====== Text passage

BRUSSELS (Brussels Morning) – Flemish Minister of Education Ben Weyts (N-VA) is developing a plan to allow Ukrainian young refugees to attend school in Dutch-language (community) education. The big challenge of this sounds familiar: finding extra teachers. “We are going to do everything we can to take in as many children as possible,” says Helena Van Driessche, director of the Multilingual Atheneum in Woluwe-Saint-Pierre.
The Sint-Guido Institute (SGI) in Anderlecht has been tried and tested in the reception of foreign-language newcomers. In 2015, several Syrian children ended up in a so-called OKAN class (reception education for children speaking other languages, ed.). Twenty years earlier, the SGI even made way for Colombian young people who had fled after terror in their country by the FARC rebels.
“Every school year we start here with about fifty OKAN children. That number increases as the months go by. Last year in June we were stranded with about 100 children,” says Thomas Donceel, head of the branch of the Sint-Guido Institute in the Dokter Jacobsstraat in Anderlecht.

============

Brief A
Reproduce the part of the news report on Ukrainian refugee pupils that opens with the words containing "The Sint-Guido Institute (SGI)" and closes with "Jacobsstraat in Anderlecht.".
Brief B
Carry on the news report about schooling for Ukrainian refugee children in Flemish education from the point where it stops.
The listing that follows plays no part in what you are asked to do here.

====== Provided information

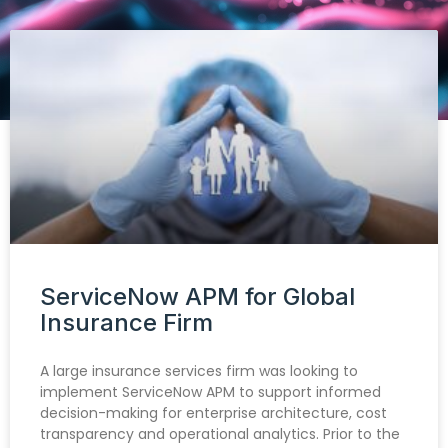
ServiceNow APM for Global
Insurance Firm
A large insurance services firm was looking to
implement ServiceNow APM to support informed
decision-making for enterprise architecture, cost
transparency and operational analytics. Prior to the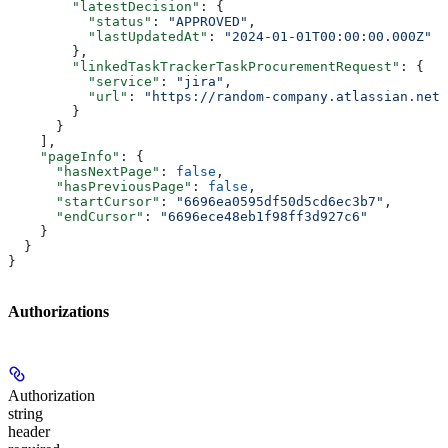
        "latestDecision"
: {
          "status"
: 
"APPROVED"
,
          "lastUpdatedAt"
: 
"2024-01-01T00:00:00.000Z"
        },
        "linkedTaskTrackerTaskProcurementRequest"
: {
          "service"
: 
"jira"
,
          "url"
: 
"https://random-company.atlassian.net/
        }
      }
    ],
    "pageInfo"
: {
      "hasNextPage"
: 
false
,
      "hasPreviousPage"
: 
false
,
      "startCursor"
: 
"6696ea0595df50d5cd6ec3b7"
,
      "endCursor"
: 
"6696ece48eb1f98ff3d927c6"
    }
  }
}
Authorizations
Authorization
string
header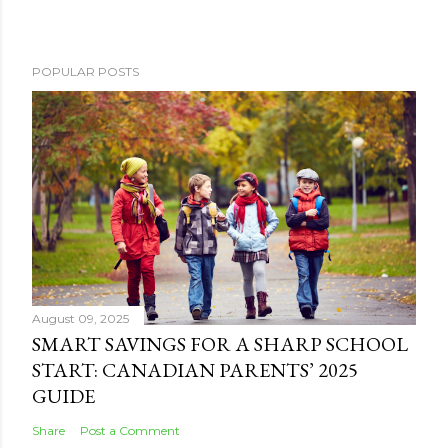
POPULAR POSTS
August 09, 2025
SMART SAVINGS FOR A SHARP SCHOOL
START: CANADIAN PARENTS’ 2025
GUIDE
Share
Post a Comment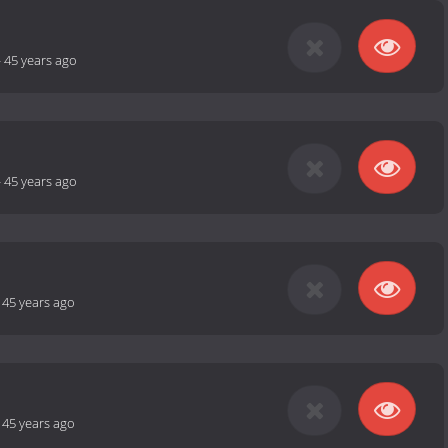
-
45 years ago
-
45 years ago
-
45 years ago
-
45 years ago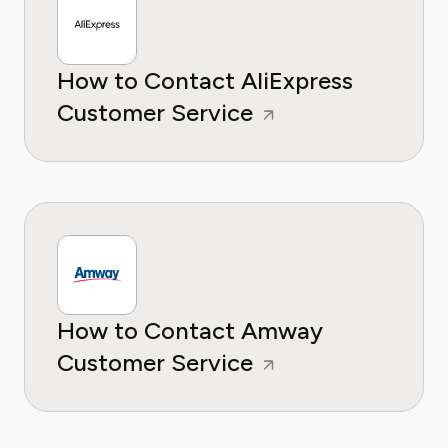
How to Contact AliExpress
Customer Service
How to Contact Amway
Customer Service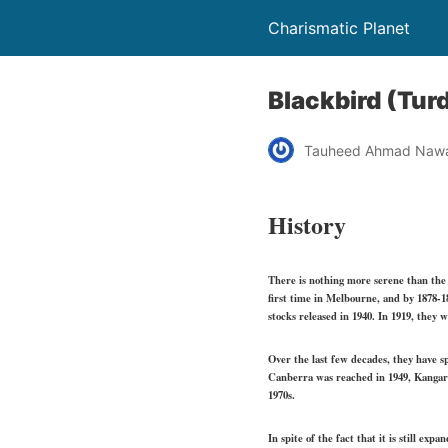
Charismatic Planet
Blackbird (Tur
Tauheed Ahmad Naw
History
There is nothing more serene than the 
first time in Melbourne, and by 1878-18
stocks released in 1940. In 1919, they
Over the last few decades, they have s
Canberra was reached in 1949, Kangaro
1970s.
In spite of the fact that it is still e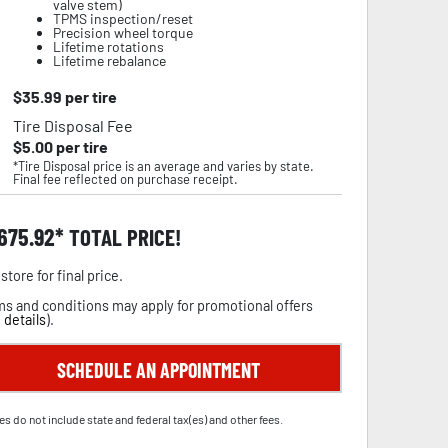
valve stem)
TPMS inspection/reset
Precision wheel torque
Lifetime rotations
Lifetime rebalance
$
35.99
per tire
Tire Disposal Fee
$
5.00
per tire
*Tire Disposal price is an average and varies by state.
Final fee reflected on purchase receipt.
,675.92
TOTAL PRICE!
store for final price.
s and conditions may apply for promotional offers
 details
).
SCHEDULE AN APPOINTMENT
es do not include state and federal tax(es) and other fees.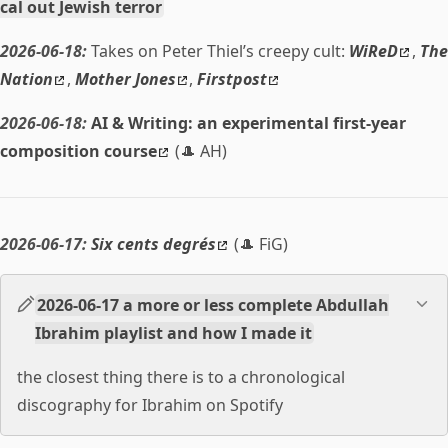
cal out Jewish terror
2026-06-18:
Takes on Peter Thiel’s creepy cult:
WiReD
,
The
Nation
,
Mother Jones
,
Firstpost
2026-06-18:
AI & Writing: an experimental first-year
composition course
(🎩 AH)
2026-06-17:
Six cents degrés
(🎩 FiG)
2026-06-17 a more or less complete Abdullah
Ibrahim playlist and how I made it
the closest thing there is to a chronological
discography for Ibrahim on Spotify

============

Answer space A
The Sint-Guido Institute (SGI) in Anderlecht has been tried and tested in the reception of foreign-language newcomers. In 2015, several Syrian children ended up in a so-called OKAN class (reception education for children speaking other languages, ed.). Twenty years earlier, the SGI even made way for Colombian young people who had fled after terror in their country by the FARC rebels.
“Every school year we start here with about fifty OKAN children. That number increases as the months go by. Last year in June we were stranded with about 100 children,” says Thomas Donceel, head of the branch of the Sint-Guido Institute in the Dokter Jacobsstraat in Anderlecht.

Answer space B
Influx of compulsory school pupils
With the war in Ukraine, a new flow of refugees has started towards Europe, and therefore also to its capital Brussels. In the long run, this also means an influx of children of compulsory school age. Because 60 days after their registration they are expected to attend school.
“For the time being, it is not clear how many school-age children have already registered in the former Jules Bordet hospital in Hallepoort. We are closely monitoring the situation and next Tuesday there will be a LOP meeting (Lokaal Overlegplatform, ed.) in which the different educational umbrella organisations are represented,” says Karin Struys, communication manager of Community Education (GO!).
Container classes
But is there enough space in Brussels to get every refugee child into a school desk? Flemish Minister of Education Ben Weyts (N-VA) is working hard on a plan to make this possible.
He wants to solve the lack of infrastructure with container classes and sees a point in collaborating with the Ukrainian embassy to establish contacts with Ukrainians who have been staying in our country for some time. They can then be engaged as an intermediary in education.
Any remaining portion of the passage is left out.